March 7, 2018 : By Michael Claybaugh - Office of Communications & Public Engagement
A team of Liberty University School of Law Moot Court competitors is headed to the National Finals of the American Bar Association (ABA) National Appellate Advocacy Competition (NAAC) after being declared regional champions in Brooklyn, N.Y., in February.
The team of Brenna Compitello and John Riordan, one of two Liberty pairs, swept through five rounds of competition, defeating teams from Loyola Law School, the University of Kansas, Campbell University (twice), and the University of Houston. They advance to nationals in Washington, D.C., April 5-7.
“Being part of this team has helped me learn and grow in ways I never would have on my own,” Compitello said. “I definitely could not have done it without my teammates and coaches. I am so thankful to have the opportunity to work with them all, and I am excited to go to nationals with them.”
Liberty won the top three oralist awards at the regional competition, with Compitello taking third, Riordan finishing second, and Natalie Rhoads (who paired up with Levi Mauldin) winning Best Oralist. Liberty Law student Johnna Chick joined Compitello and Riordan in the brief-writing portion, which earned second-best brief. Mauldin and Rhoads advanced to the Round of 16 after winning rounds against Washington & Lee University and Duquesne University.
“I am thrilled not only with the results in the competition that reflected excellent advocacy skills, but also with the students who reflected humility, kindness, and grace in their interactions with other competitors and coaches,” said Liberty Law Professor Rena Lindevaldsen, who coached the team along with Meagan White (’17). “They represented Liberty and its values well among the 30 other teams that competed.”
The NAAC is a moot court competition emphasizing the development of oral advocacy skills through a realistic, hypothetical appeal to the United States Supreme Court. The competition involves writing a brief as either a respondent or a petitioner and then arguing the case in front of a mock court, made up of a panel of judges. Schools are allowed to register two teams for competition.
This year’s topic is related to the Americans with Disabilities Act and whether police should modify arrest or station interview procedures for those with known disabilities.
“One of the reasons I decided to come to law school was to learn how to effectively advocate for those who can’t do so themselves,” Riordan said. “Even though moot court cases don’t have any real-world consequences, it is still great to know that I have started to develop the toolset I need to help others.”

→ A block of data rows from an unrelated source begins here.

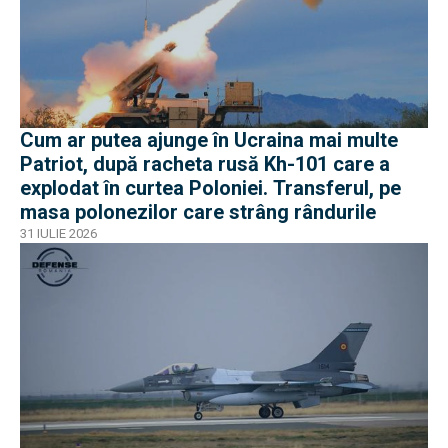
Cum ar putea ajunge în Ucraina mai multe
Patriot, după racheta rusă Kh-101 care a
explodat în curtea Poloniei. Transferul, pe
masa polonezilor care strâng rândurile
31 IULIE 2026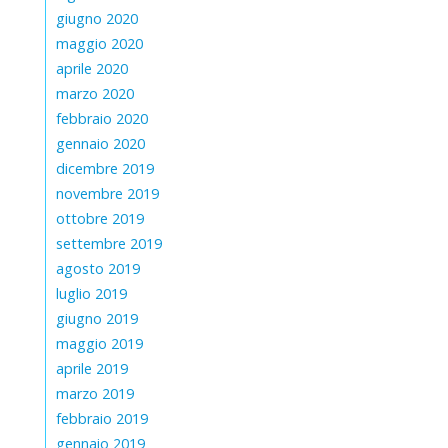
giugno 2020
maggio 2020
aprile 2020
marzo 2020
febbraio 2020
gennaio 2020
dicembre 2019
novembre 2019
ottobre 2019
settembre 2019
agosto 2019
luglio 2019
giugno 2019
maggio 2019
aprile 2019
marzo 2019
febbraio 2019
gennaio 2019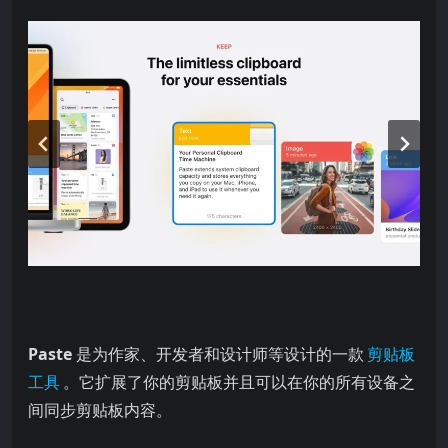
Paste
是为作家、开发者和设计师等设计的一款
剪贴板
工具
。它扩展了你的剪贴板并且可以在你的所有设备之
间同步剪贴板内容。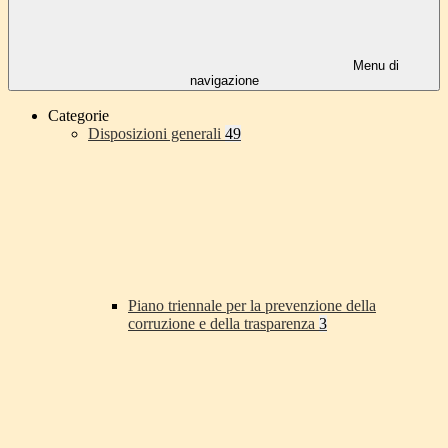
Menu di
navigazione
Categorie
Disposizioni generali
49
Piano triennale per la prevenzione della
corruzione e della trasparenza
3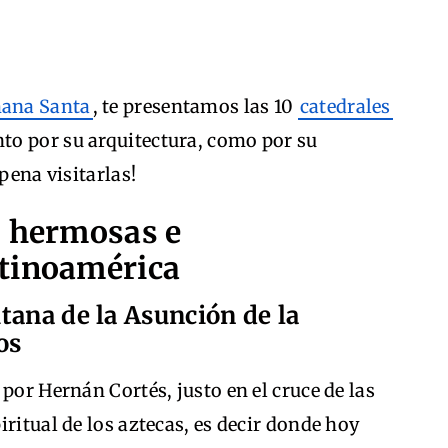
ana Santa
, te presentamos las 10
catedrales
to por su arquitectura, como por su
pena visitarlas!
s hermosas e
atinoamérica
tana de la Asunción de la
os
por Hernán Cortés, justo en el cruce de las
ritual de los aztecas, es decir donde hoy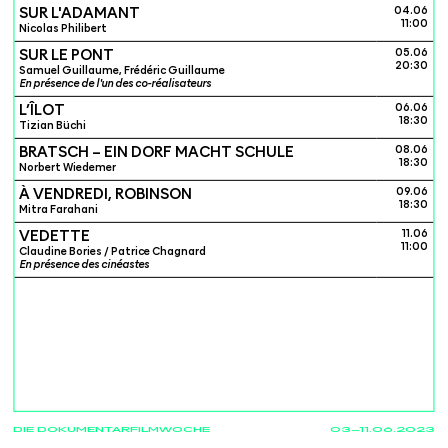
SUR L'ADAMANT
04.06
11:00
Nicolas Philibert
SUR LE PONT
05.06
20:30
Samuel Guillaume, Frédéric Guillaume
En présence de l'un des co-réalisateurs
L’ÎLOT
06.06
18:30
Tizian Büchi
BRATSCH – EIN DORF MACHT SCHULE
08.06
18:30
Norbert Wiedemer
À VENDREDI, ROBINSON
09.06
18:30
Mitra Farahani
VEDETTE
11.06
11:00
Claudine Bories / Patrice Chagnard
En présence des cinéastes
DIE DOKUMENTARFILMWOCHE
03—11.06.2023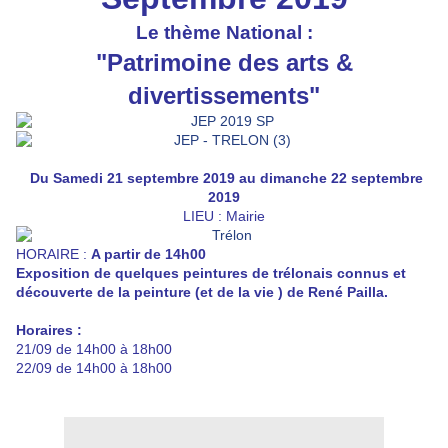
Le thème National :
"Patrimoine des arts &
divertissements"
Du Samedi 21 septembre 2019 au dimanche 22 septembre
2019
LIEU : Mairie
HORAIRE :
A partir de 14h00
Exposition de quelques peintures de trélonais connus et
découverte de la peinture (et de la vie ) de René Pailla.
Horaires :
21/09 de 14h00 à 18h00
22/09 de 14h00 à 18h00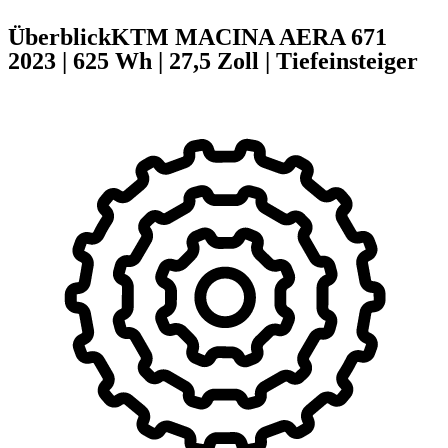
Überblick
KTM MACINA AERA 671
2023
|
625 Wh
|
27,5 Zoll
|
Tiefeinsteiger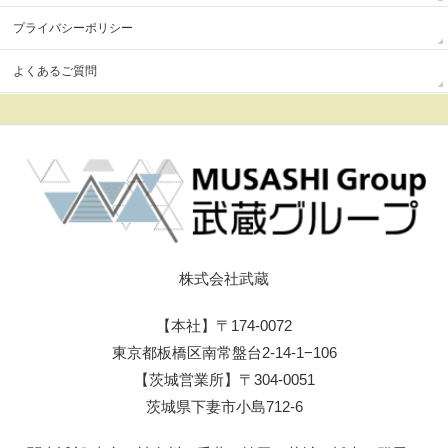
プライバシーポリシー
よくあるご質問
株式会社武蔵
【本社】〒174-0072
東京都板橋区南常盤台2-14-1−106
【茨城営業所】〒304-0051
茨城県下妻市小島712-6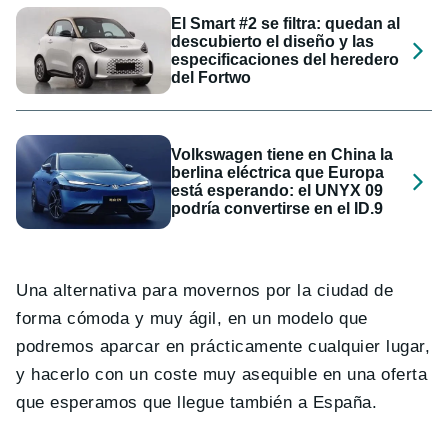
El Smart #2 se filtra: quedan al
descubierto el diseño y las
especificaciones del heredero
del Fortwo
Volkswagen tiene en China la
berlina eléctrica que Europa
está esperando: el UNYX 09
podría convertirse en el ID.9
Una alternativa para movernos por la ciudad de
forma cómoda y muy ágil, en un modelo que
podremos aparcar en prácticamente cualquier lugar,
y hacerlo con un coste muy asequible en una oferta
que esperamos que llegue también a España.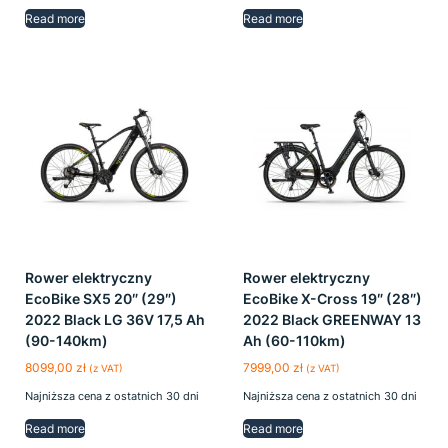
Read more
Read more
Rower elektryczny
Rower elektryczny
EcoBike SX5 20″ (29″)
EcoBike X-Cross 19″ (28″)
2022 Black LG 36V 17,5 Ah
2022 Black GREENWAY 13
(90-140km)
Ah (60-110km)
8099,00
zł
7999,00
zł
(z VAT)
(z VAT)
Najniższa cena z ostatnich 30 dni
Najniższa cena z ostatnich 30 dni
Read more
Read more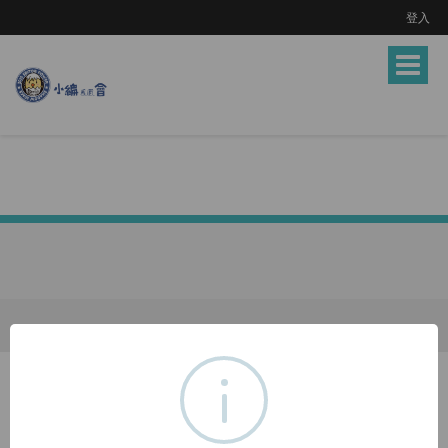
登入
Toggle
navigat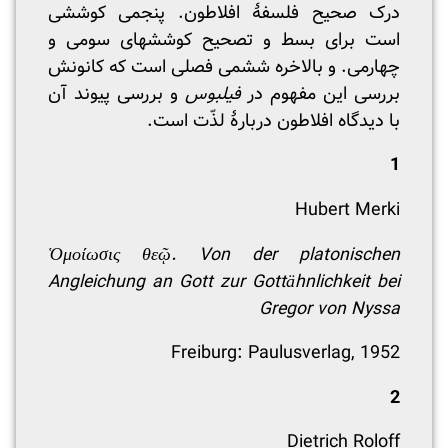
درک صحیح فلسفۀ افلاطون. پنجمی کوششی
است برای بسط و تصحیح کوششهای سومی و
چهارمی. و بالاخره ششمی فصلی است که کانونش
بررسی این مفهوم در
فیلبوس
و بررسی پیوند آن
با دیدگاه افلاطون دربارۀ لذّت است.
1
Hubert Merki
Ὁ
μ
ο
ί
ωσις
θε
ῷ
. Von der platonischen
Angleichung an Gott zur Gotta
hnlichkeit bei
Gregor von Nyssa
Freiburg: Paulusverlag, 1952
2
Dietrich Roloff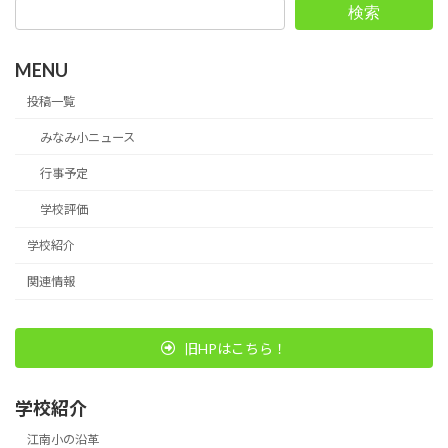
検索
MENU
投稿一覧
みなみ小ニュース
行事予定
学校評価
学校紹介
関連情報
旧HPはこちら！
学校紹介
江南小の沿革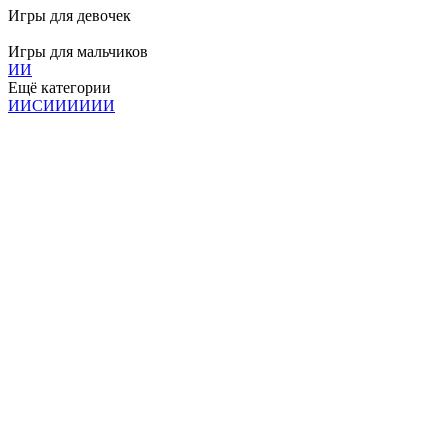
Игры для девочек
Игры для мальчиков
И
И
Ещё категории
И
И
С
И
И
И
И
И
И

He added that it was “exciting to see how far I had come” from his first competition to Brooklyn. “To see the result of the work I’ve put in over the last few years was extremely rewarding.”
“I’m a big believer in school spirit,” Riordan added, “so the chance to represent the school and get our name out there was really great.”
Since Liberty sent its first team to the ABA Regionals in 2007, nine Liberty teams have been declared regional champions and advanced to the national round. Liberty has amassed five regional Best Oralist awards overall.